Working data.
—————

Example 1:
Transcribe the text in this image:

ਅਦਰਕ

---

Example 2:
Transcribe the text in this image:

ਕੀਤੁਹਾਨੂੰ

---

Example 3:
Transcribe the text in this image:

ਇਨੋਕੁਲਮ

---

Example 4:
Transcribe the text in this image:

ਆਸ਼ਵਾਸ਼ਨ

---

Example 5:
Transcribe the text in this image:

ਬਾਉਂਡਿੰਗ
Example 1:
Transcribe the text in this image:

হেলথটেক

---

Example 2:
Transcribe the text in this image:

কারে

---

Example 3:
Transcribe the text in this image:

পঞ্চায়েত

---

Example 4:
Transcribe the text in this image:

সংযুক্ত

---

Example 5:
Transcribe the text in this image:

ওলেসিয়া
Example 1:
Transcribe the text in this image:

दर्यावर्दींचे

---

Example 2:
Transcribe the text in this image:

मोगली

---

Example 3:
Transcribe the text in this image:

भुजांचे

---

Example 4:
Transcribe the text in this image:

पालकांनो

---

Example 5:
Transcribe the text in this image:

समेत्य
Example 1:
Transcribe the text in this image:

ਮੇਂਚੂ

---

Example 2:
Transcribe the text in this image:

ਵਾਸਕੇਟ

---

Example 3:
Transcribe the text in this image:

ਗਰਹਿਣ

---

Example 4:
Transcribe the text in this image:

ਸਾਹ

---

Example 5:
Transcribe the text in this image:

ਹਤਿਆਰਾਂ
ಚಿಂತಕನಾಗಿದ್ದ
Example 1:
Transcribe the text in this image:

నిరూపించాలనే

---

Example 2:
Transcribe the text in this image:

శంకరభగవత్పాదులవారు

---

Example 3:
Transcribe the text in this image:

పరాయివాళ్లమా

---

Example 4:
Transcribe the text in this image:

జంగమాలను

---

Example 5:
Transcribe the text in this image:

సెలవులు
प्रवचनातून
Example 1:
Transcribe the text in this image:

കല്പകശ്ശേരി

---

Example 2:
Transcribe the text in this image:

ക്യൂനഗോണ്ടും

—————

What you should do.
Without any change, reproduce the data in full.

Response.
Example 1:
Transcribe the text in this image:

ਅਦਰਕ

---

Example 2:
Transcribe the text in this image:

ਕੀਤੁਹਾਨੂੰ

---

Example 3:
Transcribe the text in this image:

ਇਨੋਕੁਲਮ

---

Example 4:
Transcribe the text in this image:

ਆਸ਼ਵਾਸ਼ਨ

---

Example 5:
Transcribe the text in this image:

ਬਾਉਂਡਿੰਗ
Example 1:
Transcribe the text in this image:

হেলথটেক

---

Example 2:
Transcribe the text in this image:

কারে

---

Example 3:
Transcribe the text in this image:

পঞ্চায়েত

---

Example 4:
Transcribe the text in this image:

সংযুক্ত

---

Example 5:
Transcribe the text in this image:

ওলেসিয়া
Example 1:
Transcribe the text in this image:

दर्यावर्दींचे

---

Example 2:
Transcribe the text in this image:

मोगली

---

Example 3:
Transcribe the text in this image:

भुजांचे

---

Example 4:
Transcribe the text in this image:

पालकांनो

---

Example 5:
Transcribe the text in this image:

समेत्य
Example 1:
Transcribe the text in this image:

ਮੇਂਚੂ

---

Example 2:
Transcribe the text in this image:

ਵਾਸਕੇਟ

---

Example 3:
Transcribe the text in this image:

ਗਰਹਿਣ

---

Example 4:
Transcribe the text in this image:

ਸਾਹ

---

Example 5:
Transcribe the text in this image:

ਹਤਿਆਰਾਂ
ಚಿಂತಕನಾಗಿದ್ದ
Example 1:
Transcribe the text in this image:

నిరూపించాలనే

---

Example 2:
Transcribe the text in this image:

శంకరభగవత్పాదులవారు

---

Example 3:
Transcribe the text in this image:

పరాయివాళ్లమా

---

Example 4:
Transcribe the text in this image:

జంగమాలను

---

Example 5:
Transcribe the text in this image:

సెలవులు
प्रवचनातून
Example 1:
Transcribe the text in this image:

കല്പകശ്ശേരി

---

Example 2:
Transcribe the text in this image:

ക്യൂനഗോണ്ടും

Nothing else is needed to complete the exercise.